La moda mi affascina, ma non è mai stato uno dei miei più grandi interessi, infatti oggi voglio raccontarvi e analizzarvi la sfilata di Dolce Gabbana a Roma, non per quanto riguarda la moda, ma per il punto di vista dei beni culturali.
Il recente show di Dolce & Gabbana ai Fori Imperiali, principalmente via Sacra e Foro Romano, è stato senza dubbio uno spettacolo visivamente potente, abiti drappeggiati come statue, corpetti dorati che richiamano armature romane, e il simbolo della lupa capitolina ricamato su mantelle di velluto, un tripudio di scenografia e opulenza.
I vestiti “fatto a mano”, le citazioni latine, le epoche fuse, dall’antica Roma al cinema hollywoodiano degli anni ’50–’60, erano affascinanti, certo, ma sollevano una domanda: a che prezzo?
Usare un luogo sacro alla storia politica, religiosa e sociale dell’umanità come passerella rischia di svuotarlo di senso, trasformandolo in set cinematografico di un’orgia di Couture.
Mi domando, quindi, opportunità o sfruttamento?
Da un lato, l’iniziativa punta i riflettori su Roma, la sua bellezza e i suoi artigiani, dai filati, tessuti, ricami lavorati da mani esperte, posti sotto il sole romana, una sorta di celebrazione del made in Italy, che nella moda è anche sinonimo di pregio.
Dall’altro, però, la manipolazione dello spazio pubblico per rendere esclusivo un evento dedicato a 450 facoltosi acquirenti, solleva problemi di accessibilità, turismo élitista e mercificazione del patrimonio culturale, che come abbiamo già visto, quando abbiamo trattato il tema del Colosseo e la vendita dei biglietti, non è figlio di una buona gestione.

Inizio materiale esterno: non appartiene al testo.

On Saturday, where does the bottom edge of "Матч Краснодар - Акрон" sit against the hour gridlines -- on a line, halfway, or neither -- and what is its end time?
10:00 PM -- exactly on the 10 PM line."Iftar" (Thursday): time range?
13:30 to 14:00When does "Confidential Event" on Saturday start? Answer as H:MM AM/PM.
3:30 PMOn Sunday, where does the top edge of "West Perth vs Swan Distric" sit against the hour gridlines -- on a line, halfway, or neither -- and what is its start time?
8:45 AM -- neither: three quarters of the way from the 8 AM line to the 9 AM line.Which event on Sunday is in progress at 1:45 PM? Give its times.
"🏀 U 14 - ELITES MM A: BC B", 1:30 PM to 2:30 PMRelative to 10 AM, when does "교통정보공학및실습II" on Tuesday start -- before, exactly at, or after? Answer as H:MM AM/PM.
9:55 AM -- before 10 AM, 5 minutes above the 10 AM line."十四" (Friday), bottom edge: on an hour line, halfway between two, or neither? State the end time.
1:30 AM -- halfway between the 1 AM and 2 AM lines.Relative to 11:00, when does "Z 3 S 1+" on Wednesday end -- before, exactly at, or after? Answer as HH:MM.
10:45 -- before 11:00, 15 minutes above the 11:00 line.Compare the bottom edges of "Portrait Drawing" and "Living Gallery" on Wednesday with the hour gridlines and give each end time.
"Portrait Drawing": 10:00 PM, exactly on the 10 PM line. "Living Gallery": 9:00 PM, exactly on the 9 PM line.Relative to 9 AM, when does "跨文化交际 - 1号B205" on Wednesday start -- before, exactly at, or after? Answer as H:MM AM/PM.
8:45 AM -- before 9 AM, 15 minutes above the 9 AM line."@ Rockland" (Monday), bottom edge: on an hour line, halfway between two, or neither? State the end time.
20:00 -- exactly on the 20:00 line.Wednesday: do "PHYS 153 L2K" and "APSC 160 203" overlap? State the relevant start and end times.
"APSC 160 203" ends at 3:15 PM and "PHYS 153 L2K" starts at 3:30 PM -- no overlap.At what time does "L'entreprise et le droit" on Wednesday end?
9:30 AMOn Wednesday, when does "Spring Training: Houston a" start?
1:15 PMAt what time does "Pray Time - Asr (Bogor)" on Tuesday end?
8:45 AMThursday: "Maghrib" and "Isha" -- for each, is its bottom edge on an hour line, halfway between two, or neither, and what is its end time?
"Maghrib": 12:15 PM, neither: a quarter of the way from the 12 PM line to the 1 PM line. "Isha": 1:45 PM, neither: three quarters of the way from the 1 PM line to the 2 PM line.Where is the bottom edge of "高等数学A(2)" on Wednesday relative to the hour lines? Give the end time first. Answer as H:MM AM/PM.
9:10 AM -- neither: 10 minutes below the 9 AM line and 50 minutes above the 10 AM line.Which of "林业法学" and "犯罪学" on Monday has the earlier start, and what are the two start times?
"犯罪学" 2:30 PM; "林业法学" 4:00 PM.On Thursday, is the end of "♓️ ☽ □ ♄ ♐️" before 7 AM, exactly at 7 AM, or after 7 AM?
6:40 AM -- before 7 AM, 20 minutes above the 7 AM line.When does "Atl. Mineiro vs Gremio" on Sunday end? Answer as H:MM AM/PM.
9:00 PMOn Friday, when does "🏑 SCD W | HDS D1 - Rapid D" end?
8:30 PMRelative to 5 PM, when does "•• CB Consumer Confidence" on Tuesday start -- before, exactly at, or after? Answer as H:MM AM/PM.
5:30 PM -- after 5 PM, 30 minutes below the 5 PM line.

Iconografia drammaticamente, la rinascita storica poteva dirsi riuscita? Le armature dorate e le vestali in abito da sera rischiano di cadere nel kitsch del costume teatrale, svuotando di profondità l’ambientazione?
Possiamo definirla dunque una dimostrazione di potere o una riconciliazione con la storia?
Un segnale del potere dei fashion brand, sì, che Dolce Gabbana non ha mai disdegnato.
Ma dove rimane il dialogo con archeologi, comunità accademiche, cittadini? Sembrano spettatori di un’operazione prestazionale, non interlocutori.
Una sorta di patriottismo in nuovo stile. Forse Dolce & Gabbana volevano ricordarci che Roma è viva, non un museo pietrificato. Ma a che costo estetico ed etico?
Lo show ai Fori Imperiali rimane un colpo da maestro visivo, un’esperienza emotiva, “l’energia” di cui parla Domenico Dolce in Vogue, ma innesca pericolosi cortocircuiti tra rappresentazione storica, elitismo culturale e sfruttamento iconico del bene pubblico.
In tempi di crescente sensibilità per l’uso critico degli spazi storici, sarebbe necessario porre una domanda: questi sontuosi rituali mediatizzati servono davvero la cultura, o ne sono solo l’ultimo simbolo-lussuoso?
In definitiva: un grande show, bella la confezione, ma doverosamente ambivalente, perché se la moda è energia, i Fori sono storia, e non meritano di restare semplici scenografia.
E come sempre, l’Italia si dimostra un paese che tende a preservare l’apparenza che la sostanza della storia e del contenuto che porta con sé.